Sergio se retira lentement, détacha les sangles avec le même soin qu’avant, massant les poignets marqués, les chevilles, le cou. Il la prit dans ses bras, la lava à nouveau avec la serviette chaude, entre les fesses, le long des cuisses, les seins moites, l’embrassant tendrement derrière l’oreille. Danielle riait mollement, épuisée, collée à lui.

« Chaque semaine », répéta-t-il contre sa tempe. « Mais la prochaine… »

Il glissa déjà la main dans le sac, y touchant quelque chose de plus lourd, de plus cruel qu’il n’avait pas encore sorti – un crochet anal à chaîne, des pinces à seins lourdes, un bâillon-boule percé. Danielle le sentit sourire.

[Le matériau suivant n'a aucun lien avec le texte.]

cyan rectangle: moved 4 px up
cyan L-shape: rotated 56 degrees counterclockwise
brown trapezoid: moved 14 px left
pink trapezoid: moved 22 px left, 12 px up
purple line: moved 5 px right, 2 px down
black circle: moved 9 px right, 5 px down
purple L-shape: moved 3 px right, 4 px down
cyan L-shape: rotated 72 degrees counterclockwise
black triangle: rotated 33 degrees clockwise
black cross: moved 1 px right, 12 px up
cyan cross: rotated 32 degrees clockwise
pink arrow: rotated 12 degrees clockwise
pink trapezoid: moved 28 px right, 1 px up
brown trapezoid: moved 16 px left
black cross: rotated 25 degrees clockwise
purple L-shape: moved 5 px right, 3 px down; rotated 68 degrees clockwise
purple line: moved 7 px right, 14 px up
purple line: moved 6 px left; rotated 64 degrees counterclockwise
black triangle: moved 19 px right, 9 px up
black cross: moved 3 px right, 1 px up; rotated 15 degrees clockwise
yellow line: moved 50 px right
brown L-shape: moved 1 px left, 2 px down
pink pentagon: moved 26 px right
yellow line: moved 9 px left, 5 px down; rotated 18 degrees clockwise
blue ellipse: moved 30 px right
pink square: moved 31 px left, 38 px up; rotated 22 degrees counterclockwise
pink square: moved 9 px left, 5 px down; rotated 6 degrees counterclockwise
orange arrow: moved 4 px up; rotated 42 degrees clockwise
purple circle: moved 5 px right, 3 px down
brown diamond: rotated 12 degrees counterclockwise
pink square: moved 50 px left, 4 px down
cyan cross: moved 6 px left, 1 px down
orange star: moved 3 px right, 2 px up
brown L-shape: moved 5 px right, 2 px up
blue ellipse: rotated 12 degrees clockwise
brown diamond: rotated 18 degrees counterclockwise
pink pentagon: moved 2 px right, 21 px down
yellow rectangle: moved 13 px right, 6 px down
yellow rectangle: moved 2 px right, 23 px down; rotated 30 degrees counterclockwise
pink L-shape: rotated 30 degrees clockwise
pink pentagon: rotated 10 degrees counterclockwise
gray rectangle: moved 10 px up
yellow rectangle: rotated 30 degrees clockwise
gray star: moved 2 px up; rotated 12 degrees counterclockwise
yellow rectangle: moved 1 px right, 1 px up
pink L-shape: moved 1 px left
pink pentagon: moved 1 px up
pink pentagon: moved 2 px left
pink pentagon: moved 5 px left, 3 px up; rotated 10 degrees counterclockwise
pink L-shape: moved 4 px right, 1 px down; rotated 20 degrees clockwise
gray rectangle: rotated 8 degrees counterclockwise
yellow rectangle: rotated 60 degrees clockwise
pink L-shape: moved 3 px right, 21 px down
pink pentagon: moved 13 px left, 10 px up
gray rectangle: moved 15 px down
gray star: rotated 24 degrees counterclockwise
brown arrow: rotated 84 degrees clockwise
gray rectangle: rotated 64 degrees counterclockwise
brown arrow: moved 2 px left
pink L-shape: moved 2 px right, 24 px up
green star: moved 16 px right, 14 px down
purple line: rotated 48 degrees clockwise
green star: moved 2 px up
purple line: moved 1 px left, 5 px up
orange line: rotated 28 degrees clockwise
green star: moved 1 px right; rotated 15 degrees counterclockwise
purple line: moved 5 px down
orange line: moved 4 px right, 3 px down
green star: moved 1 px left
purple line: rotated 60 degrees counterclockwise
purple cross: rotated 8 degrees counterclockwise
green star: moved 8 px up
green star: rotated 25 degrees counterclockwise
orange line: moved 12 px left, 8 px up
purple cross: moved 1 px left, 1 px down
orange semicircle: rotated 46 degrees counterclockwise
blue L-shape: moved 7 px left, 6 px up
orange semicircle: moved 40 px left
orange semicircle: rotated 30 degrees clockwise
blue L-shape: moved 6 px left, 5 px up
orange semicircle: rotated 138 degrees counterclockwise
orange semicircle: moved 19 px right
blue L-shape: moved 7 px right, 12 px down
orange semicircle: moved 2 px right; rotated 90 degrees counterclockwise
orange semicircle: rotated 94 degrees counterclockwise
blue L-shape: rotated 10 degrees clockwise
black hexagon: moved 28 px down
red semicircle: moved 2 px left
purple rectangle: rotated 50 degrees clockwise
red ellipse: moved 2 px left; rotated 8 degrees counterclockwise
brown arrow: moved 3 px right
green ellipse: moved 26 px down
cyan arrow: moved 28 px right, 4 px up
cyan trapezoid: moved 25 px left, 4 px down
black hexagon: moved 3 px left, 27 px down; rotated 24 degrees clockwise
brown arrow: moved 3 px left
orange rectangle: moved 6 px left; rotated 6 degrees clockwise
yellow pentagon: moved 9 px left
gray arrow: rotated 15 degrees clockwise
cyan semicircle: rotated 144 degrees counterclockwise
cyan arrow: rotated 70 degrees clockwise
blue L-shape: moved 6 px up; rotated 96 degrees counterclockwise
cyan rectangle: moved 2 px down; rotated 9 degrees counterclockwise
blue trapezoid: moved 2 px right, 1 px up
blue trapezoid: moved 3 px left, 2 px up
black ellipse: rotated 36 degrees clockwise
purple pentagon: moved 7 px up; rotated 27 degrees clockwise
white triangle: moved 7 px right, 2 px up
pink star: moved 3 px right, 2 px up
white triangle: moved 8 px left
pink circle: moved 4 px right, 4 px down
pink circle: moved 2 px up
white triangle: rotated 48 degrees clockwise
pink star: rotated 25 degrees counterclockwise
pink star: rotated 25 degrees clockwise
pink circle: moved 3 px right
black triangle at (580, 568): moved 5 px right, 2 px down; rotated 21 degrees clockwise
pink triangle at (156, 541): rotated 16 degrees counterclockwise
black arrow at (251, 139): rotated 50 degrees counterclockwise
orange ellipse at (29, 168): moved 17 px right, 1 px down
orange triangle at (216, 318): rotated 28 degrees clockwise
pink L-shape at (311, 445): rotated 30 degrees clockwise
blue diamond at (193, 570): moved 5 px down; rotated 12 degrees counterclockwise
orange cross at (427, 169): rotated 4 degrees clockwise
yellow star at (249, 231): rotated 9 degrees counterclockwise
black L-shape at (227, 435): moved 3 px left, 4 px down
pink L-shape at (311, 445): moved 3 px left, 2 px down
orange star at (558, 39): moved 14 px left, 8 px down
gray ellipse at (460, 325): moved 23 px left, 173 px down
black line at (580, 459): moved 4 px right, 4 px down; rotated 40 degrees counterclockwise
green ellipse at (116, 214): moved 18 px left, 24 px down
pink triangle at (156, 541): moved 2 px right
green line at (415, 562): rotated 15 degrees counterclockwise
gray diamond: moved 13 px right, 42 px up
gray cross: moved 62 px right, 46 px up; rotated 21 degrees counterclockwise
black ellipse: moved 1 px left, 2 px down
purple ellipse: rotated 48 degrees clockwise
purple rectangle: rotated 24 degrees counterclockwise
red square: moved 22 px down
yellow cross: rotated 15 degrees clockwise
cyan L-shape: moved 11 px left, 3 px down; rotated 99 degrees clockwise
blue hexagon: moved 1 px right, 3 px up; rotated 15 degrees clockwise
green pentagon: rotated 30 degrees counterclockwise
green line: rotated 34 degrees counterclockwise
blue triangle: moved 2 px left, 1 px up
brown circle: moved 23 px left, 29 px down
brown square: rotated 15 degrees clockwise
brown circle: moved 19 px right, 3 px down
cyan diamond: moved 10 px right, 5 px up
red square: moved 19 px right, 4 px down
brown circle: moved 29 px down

« La semaine prochaine j’amène le crochet », murmura-t-il, la voix basse, déjà en train de construire la scène dans sa tête. « Je t’attache les poignets aux chevilles, je te hisse le cul en l’air avec le crochet vissé profond, pinces sur tes gros nichons, et je te baise la gorge pendant que la machine essore à fond. Après je t’ouvre avec le gode à deux têtes pendant que je t’encule, et si tu supplieras encore plus… j’inviterai le gars du troisième, celui qui te regarde toujours dans l’escalier. Il te remplira la chatte pendant que je prendrai ton cul. Tu seras notre lessiveuse à deux bites. Tu veux ça, ma petite salope de buanderie ? »

Danielle frissonna contre lui, le regard trouble, déjà mouillée à nouveau rien qu’à l’idée. « Oui… oui, Sergio. Prépare tout. Je viendrai prête. Attache-moi plus dur. Utilise-moi plus bas. Fais de moi votre putain de machine à foutre. »

Sergio serra le collier une dernière fois autour de son cou avant de le retirer, l’embrassa sur la bouche salée, et rangea lentement les jouets encore gluants. Dans sa tête, la scène suivante se dessinait déjà avec une précision sale : le crochet, les pinces, le troisième homme, les cris étouffés sous le bruit de l’essorage, Danielle ouverte, utilisée, appartenant totalement à la buanderie et à lui. Il sentait l’excitation monter à nouveau rien qu’à planifier les détails – comment il la ligoterait dès l’entrée, comment il la ferait supplier pour le deuxième partenaire, comment il la marquerait pour la semaine d’après encore. Danielle, appuyée contre lui, le souffle court, imaginait la même chose et souriait, prête.